__Page text__
⟨
Salient to Investors:

Bank of America Merrill Lynch indexes show the gap in yields between linkers and governments reached a 21-month high of 1.70 percent. Economists forecast consumer-price gains of 2.72 percent in 2013, in line with the 10-year average.

Index-linked securities are favored because sovereign-debt returns are being erased by what little inflation there is.

Paul Mueller at Invesco Asset Mgmt said central banks are more relaxed about allowing inflation to rise, though inflation won’t reach very high levels.

Economists predict global GDP will grow 2.4 percent in 2013 versus 2.2 percent in 2012.

Martin Hegarty at BlackRock recommends inflation-linked bonds over nominal bonds especially the further out you go – prefers inflation-linked debt with 3 to 7 yr maturities in Germany, Italy and the U.K. BlackRock doesn’t expect any immediate jump in consumer prices unless there is a surge in energy costs.
⟩
__Prompt 1__
Reproduce the text on inflation-linked bonds, starting at "Bank of America" and ending at "in energy costs.".
__Prompt 2__
Resume the text on inflation-linked bonds after its last sentence.
The records were drawn from a separate source, not from the text on inflation-linked bonds.

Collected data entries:
⟨
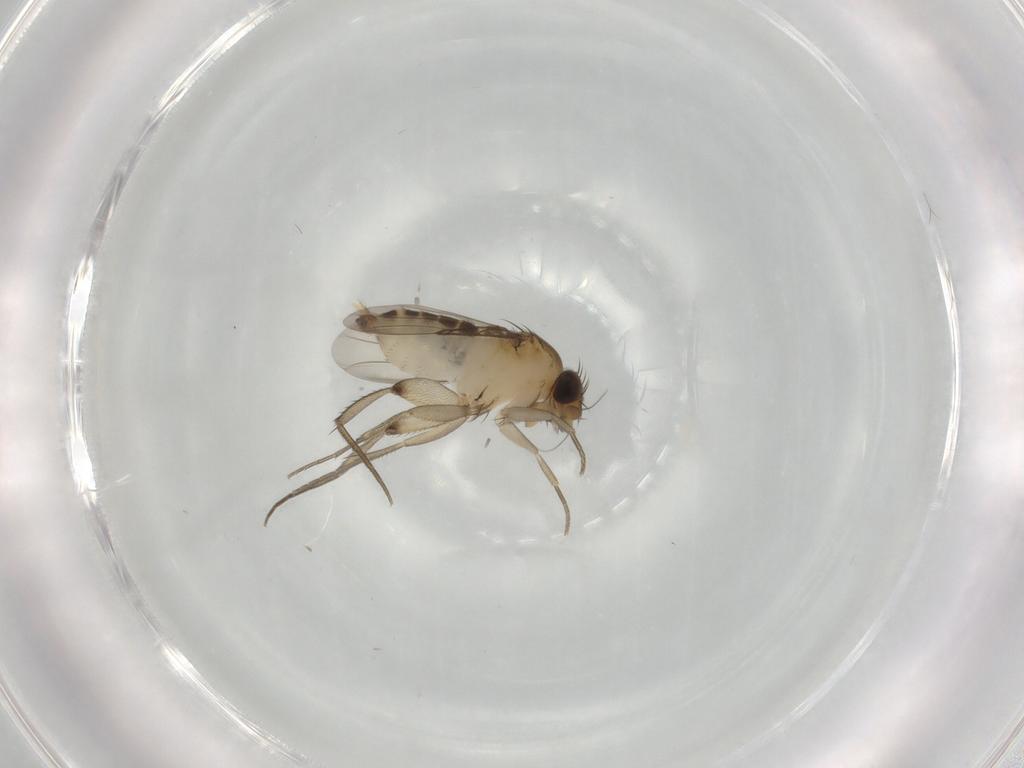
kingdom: Animalia
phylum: Arthropoda
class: Insecta
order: Diptera
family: Phoridae
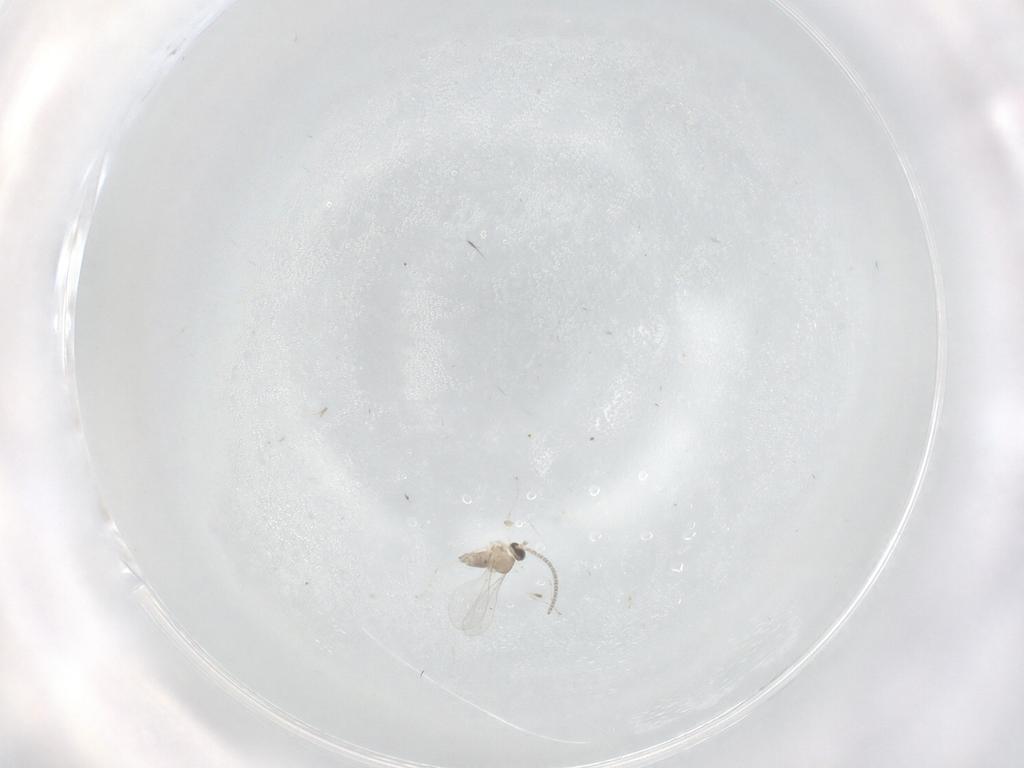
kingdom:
⟩
__Written response 1__
Bank of America Merrill Lynch indexes show the gap in yields between linkers and governments reached a 21-month high of 1.70 percent. Economists forecast consumer-price gains of 2.72 percent in 2013, in line with the 10-year average.

Index-linked securities are favored because sovereign-debt returns are being erased by what little inflation there is.

Paul Mueller at Invesco Asset Mgmt said central banks are more relaxed about allowing inflation to rise, though inflation won’t reach very high levels.

Economists predict global GDP will grow 2.4 percent in 2013 versus 2.2 percent in 2012.

Martin Hegarty at BlackRock recommends inflation-linked bonds over nominal bonds especially the further out you go – prefers inflation-linked debt with 3 to 7 yr maturities in Germany, Italy and the U.K. BlackRock doesn’t expect any immediate jump in consumer prices unless there is a surge in energy costs.

__Written response 2__
Bank of America Merrill Lynch indexes show the global break-even rate, a measure of inflation expectations, is at 1.64 percent versus the 10-yr average of 1.2 percent and a peak of 2.14 percent in July 2008. The US break-even rate was as high as 2.61 percent this month, up from 2.24 percentage points on September 4.

Craig Veysey at Sanlam Private Investments said it’s a good time to seek inflation protection because central banks understand they need to do much more – the market has not sufficiently priced in the risk.

Aaron Kohli at BNP Paribas said growth and inflation will remain subdued as economies are failing to shrink debt and grapple with above-average unemployment.

Anton Heese at Morgan Stanley says many investors lack conviction on the recovery, and the output gap remains substantial – growth can pick up with inflation remaining subdued.

Bill Gross at Pimco recommends TIPS because the Fed will eventually fuel inflation and because central banks are writing trillions of dollars worth of checks that will ultimately produce the inflation they are targeting. Gross predicts US inflation at 2 percent in 2013 and 2.5 percent for the 3 years after that, and owns 10-yr and 15-yr TIPS that reflect inflation expectations for 2020 and 2025, and New Zealand and Mexican linkers.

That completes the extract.